About the input data: It is common to order the data in chronological order. Train an test the first 80% of it and validate with the 20% remaining. Always sanitize text information, with tokenizer(split by ponctuation), stopwords(words with no feeling), stemmer(word root), and length(> 3).
- Python + pip + NumPy + SciPy + Scikit-Learn + Pandas + NLTK
Windows 32bits + Python 2.7:
- Download pre-build Windows packages compatible with your python version and architecture from: http://www.lfd.uci.edu/~gohlke/pythonlibs/
- NumPy (pip install numpy-1.11.3+mkl-cp27-cp27m-win32.whl)
- SciPy (pip install scipy-0.19.0-cp27-cp27m-win32.whl)
- Scikit-learn (pip install scikit_learn-0.18.1-cp27-cp27m-win32.whl)
- Pandas (pip install pandas-0.19.2-cp27-cp27m-win32.whl)

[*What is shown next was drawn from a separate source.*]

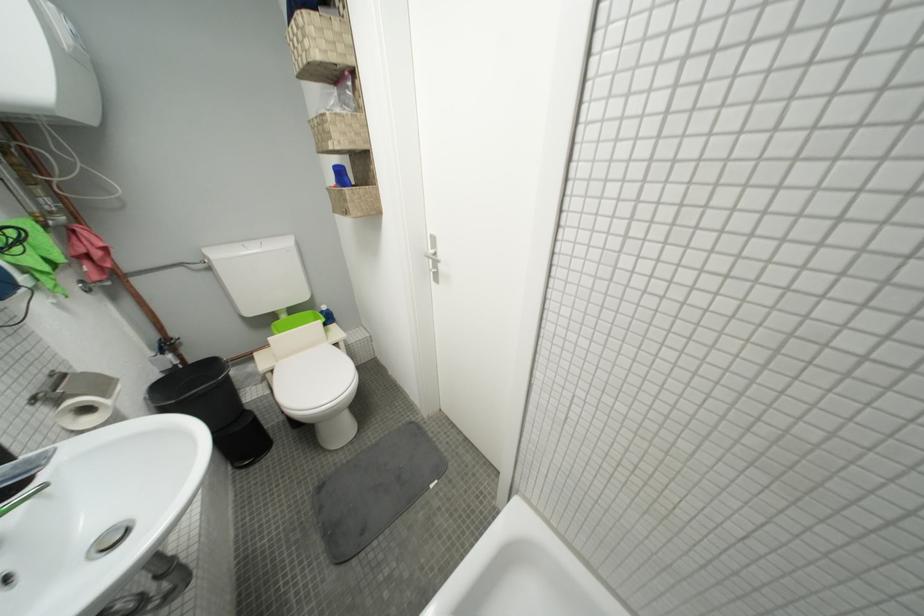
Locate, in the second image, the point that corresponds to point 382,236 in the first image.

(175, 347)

- NLTK (pip install nltk-3.2.2-py2.py3-none-any.whl)
Linux:
- pip install numpy
- pip install scipy
- pip install scikit-learn
- pip install pandas
- pip install nltk
Download additional NLTK libraries:
import nltk
NLTK Stopwords Corpus: nltk.download('stopwords') Portuguese Language Sufix Remover Stemmer: nltk.download('rslp') Ponctuation Tokenizer: nltk.download('punkt')
Two categories classification:
$python classify_animals.py
- simple pig or dog classification
$python classify_accesses.py
- client chance to buy based on page access
$python classify_searches.py
- client chance to buy based on page search
Three categories classification:
$python classify_client_situations.py
- client feeling based on page access
$python classify_client_situations_kfold.py
- client feeling based on page access, using kfold
Other:
$python classify_emails.py
- classifying emails and categorizing it
$python classify_cleaned_emails.py
- classifying cleaned emails and categorizing it